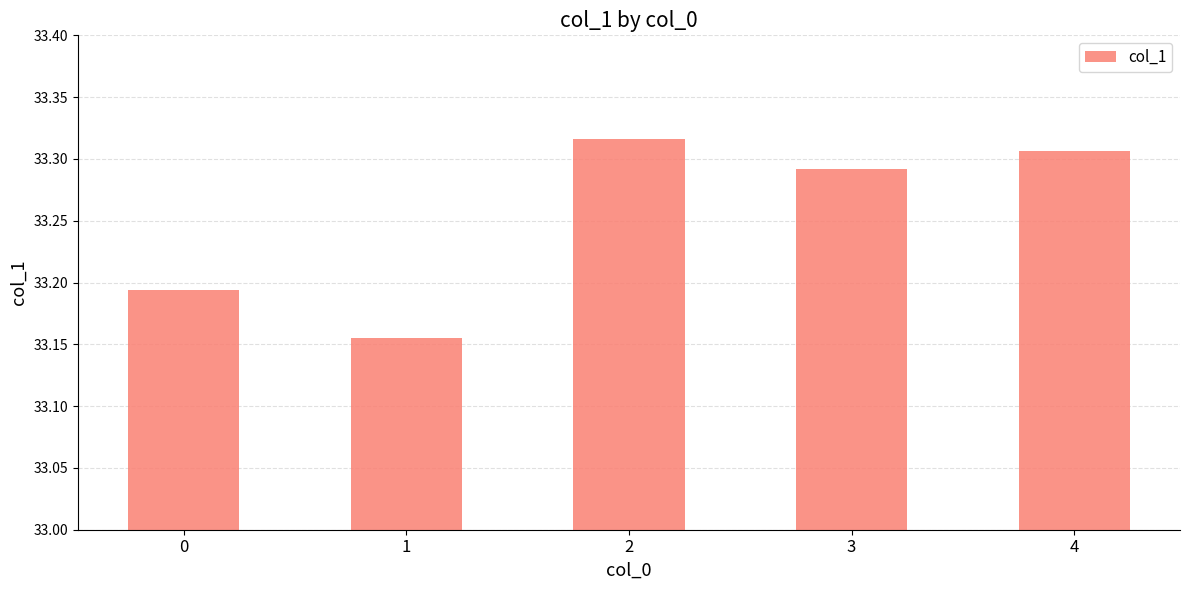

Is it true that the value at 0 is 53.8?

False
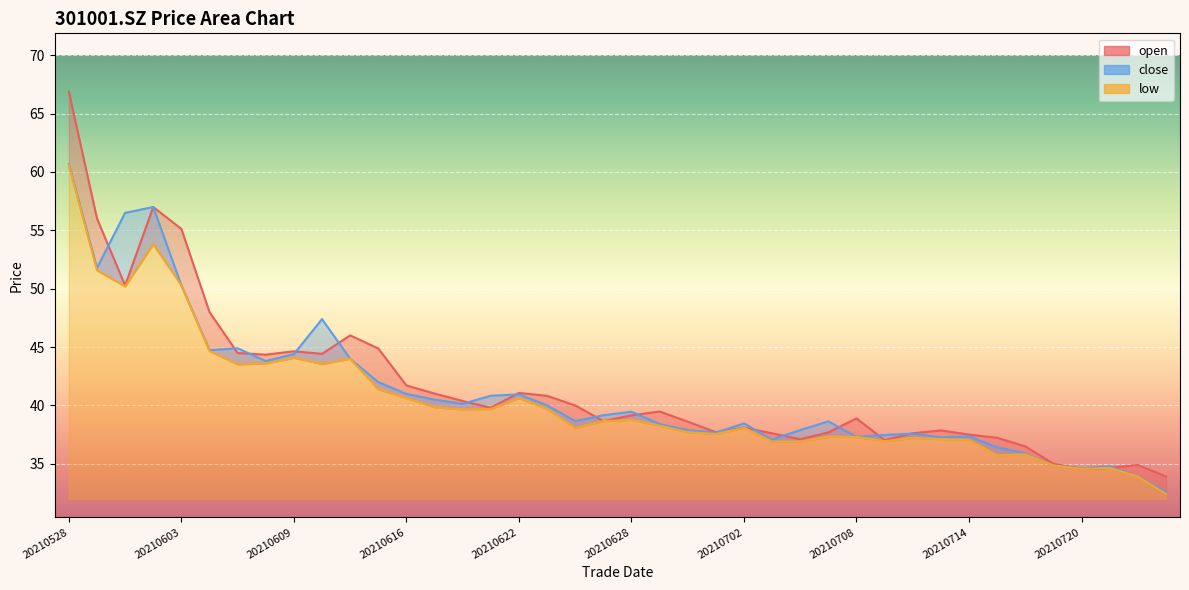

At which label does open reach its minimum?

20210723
* * * *
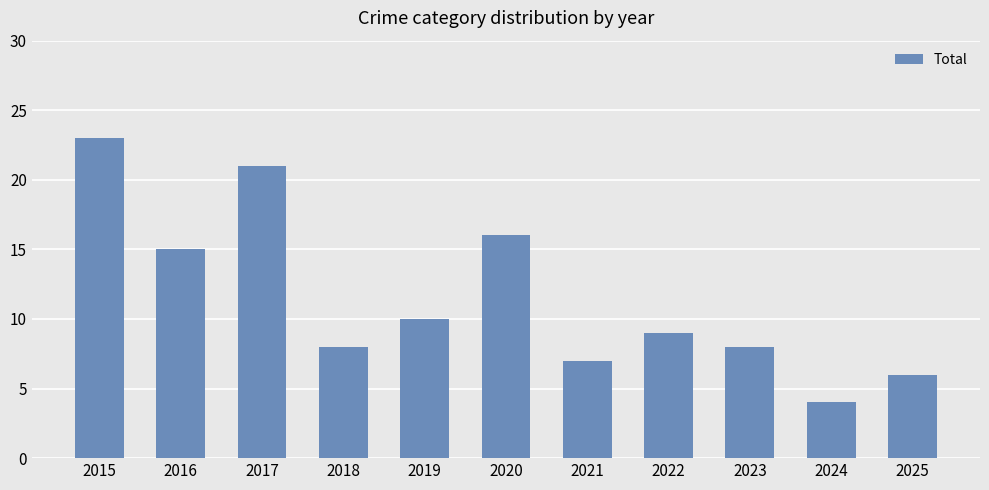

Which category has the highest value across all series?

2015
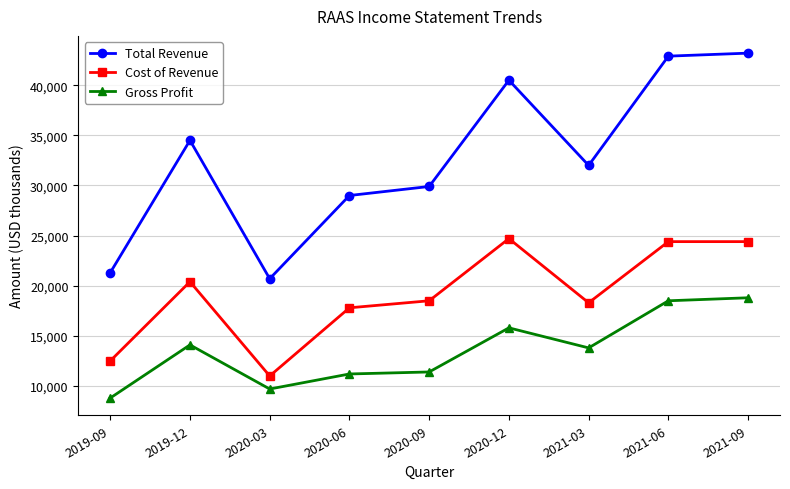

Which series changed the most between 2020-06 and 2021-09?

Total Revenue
* * * *
§ **ASSIGNMENT**
Please copy the material from the line containing "Is it true that the value at 0 is 53.8?" through the line containing "At which label does open reach its minimum?", leaving the pictures out.

§ **RESULT**
Is it true that the value at 0 is 53.8?

False

At which label does open reach its minimum?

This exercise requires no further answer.